What this task involves: Take the entries below and print all of them exactly, please.

Available data:

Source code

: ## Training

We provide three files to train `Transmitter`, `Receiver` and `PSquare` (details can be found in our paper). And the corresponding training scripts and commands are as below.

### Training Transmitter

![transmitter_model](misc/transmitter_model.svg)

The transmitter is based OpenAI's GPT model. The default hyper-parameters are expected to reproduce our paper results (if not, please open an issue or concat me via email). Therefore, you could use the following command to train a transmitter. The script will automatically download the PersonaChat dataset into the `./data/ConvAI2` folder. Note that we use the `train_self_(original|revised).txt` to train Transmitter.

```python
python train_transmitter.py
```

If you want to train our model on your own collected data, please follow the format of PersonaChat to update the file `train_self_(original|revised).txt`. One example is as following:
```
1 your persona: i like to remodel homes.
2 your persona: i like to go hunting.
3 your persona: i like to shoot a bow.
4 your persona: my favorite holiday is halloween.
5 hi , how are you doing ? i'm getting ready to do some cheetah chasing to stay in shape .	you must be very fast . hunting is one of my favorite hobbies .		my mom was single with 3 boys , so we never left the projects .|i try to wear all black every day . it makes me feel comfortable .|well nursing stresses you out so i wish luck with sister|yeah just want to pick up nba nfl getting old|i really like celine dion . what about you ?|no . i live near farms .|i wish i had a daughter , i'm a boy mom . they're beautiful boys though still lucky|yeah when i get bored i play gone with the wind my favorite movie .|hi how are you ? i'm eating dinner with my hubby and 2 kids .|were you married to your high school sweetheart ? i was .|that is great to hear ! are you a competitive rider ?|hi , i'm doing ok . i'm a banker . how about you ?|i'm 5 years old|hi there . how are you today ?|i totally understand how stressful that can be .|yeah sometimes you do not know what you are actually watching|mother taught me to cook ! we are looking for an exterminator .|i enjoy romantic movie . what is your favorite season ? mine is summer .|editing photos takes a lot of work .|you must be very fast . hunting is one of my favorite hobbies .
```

Response to this exercise:
Source code

: ## Training

We provide three files to train `Transmitter`, `Receiver` and `PSquare` (details can be found in our paper). And the corresponding training scripts and commands are as below.

### Training Transmitter

![transmitter_model](misc/transmitter_model.svg)

The transmitter is based OpenAI's GPT model. The default hyper-parameters are expected to reproduce our paper results (if not, please open an issue or concat me via email). Therefore, you could use the following command to train a transmitter. The script will automatically download the PersonaChat dataset into the `./data/ConvAI2` folder. Note that we use the `train_self_(original|revised).txt` to train Transmitter.

```python
python train_transmitter.py
```

If you want to train our model on your own collected data, please follow the format of PersonaChat to update the file `train_self_(original|revised).txt`. One example is as following:
```
1 your persona: i like to remodel homes.
2 your persona: i like to go hunting.
3 your persona: i like to shoot a bow.
4 your persona: my favorite holiday is halloween.
5 hi , how are you doing ? i'm getting ready to do some cheetah chasing to stay in shape .	you must be very fast . hunting is one of my favorite hobbies .		my mom was single with 3 boys , so we never left the projects .|i try to wear all black every day . it makes me feel comfortable .|well nursing stresses you out so i wish luck with sister|yeah just want to pick up nba nfl getting old|i really like celine dion . what about you ?|no . i live near farms .|i wish i had a daughter , i'm a boy mom . they're beautiful boys though still lucky|yeah when i get bored i play gone with the wind my favorite movie .|hi how are you ? i'm eating dinner with my hubby and 2 kids .|were you married to your high school sweetheart ? i was .|that is great to hear ! are you a competitive rider ?|hi , i'm doing ok . i'm a banker . how about you ?|i'm 5 years old|hi there . how are you today ?|i totally understand how stressful that can be .|yeah sometimes you do not know what you are actually watching|mother taught me to cook ! we are looking for an exterminator .|i enjoy romantic movie . what is your favorite season ? mine is summer .|editing photos takes a lot of work .|you must be very fast . hunting is one of my favorite hobbies .
```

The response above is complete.